I’ve been aware of this graphic novel for the last few months, and picked up a copy recently. Not having gotten a lot of graphic novels lately, it is still surprising to see good color printing, and good white paper as a matter of course, and of course a Scholastic logo.

The opening of the book is familiar. Makayla is a deeply creative person, with stories and ideas floating through her head all the time. What she doesn’t have is a good way to start expressing all this. This wasn’t me, but I certainly knew people like this.

She has another creative friend, more involved in drawing, but with trouble finding anything beyond single, spur-of-the-moment, illustrations to do.

So, they team up, start a school club, attract a few more creative types, and start learning how to make comics under the light tutelage of a friendly library media specialist (good school!).

The focus of the book changes as it goes. We start out with a character focus, where we get to know the characters, and deal with various struggles on both an artistic front and on a personal front. As we go, this largely drops by the wayside, and we get more involved in how comics work, and how to effectively communicate through them, to the point of the last sections being fourth-wall breaking to show off some of the hidden assumptions of the medium. This latter thread is present all the way from the beginning, as the characters try to wrestle with just what they’re doing, and how you’re “supposed” to do it.

In all, this book is not merely a collaboration of Raina Telgemeier and Scott McCloud, it is a collaboration of their own stories.

If you want more stories of the struggles of middle-school kids in graphic novel form, there’s plenty to choose from, including Telgemeier’s own books. If you want a discussion of how comics work as a medium, the atmosphere is much more rarefied, but the outstanding work is McCloud’s Understanding Comics, which is a book that will really make you think.

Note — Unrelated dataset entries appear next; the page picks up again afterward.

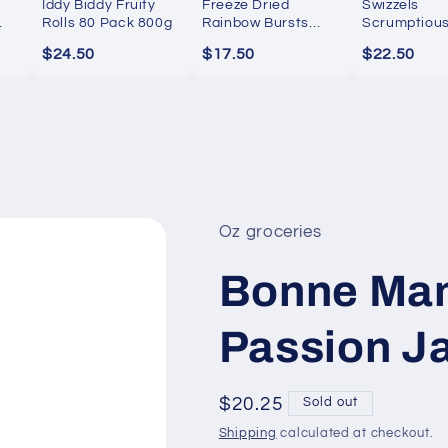
Iddy Biddy Fruity
Freeze Dried
Swizzels
Rolls 80 Pack 800g
Rainbow Bursts
Scrumptiou
300g
Sweets 1kg
$24.50
$17.50
$22.50
Oz groceries
Bonne Mam
Passion J
Regular
$20.25
Sold out
price
Shipping
calculated at checkout.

It is also the pair of them explicitly handing advice on to the next (and future) generation. You want to do art, make comics? Start a club, gather other people together and start pooling your individual talents! There’s a nice section on expressing emotion and body language which is more involved than Understanding Comics. And there’s very practical advice on how to put together mini-comics and start getting out there on an extremely local level. In other words the book is about how to get your enthusiasm up, start creating, and take your first steps into getting your ideas out there.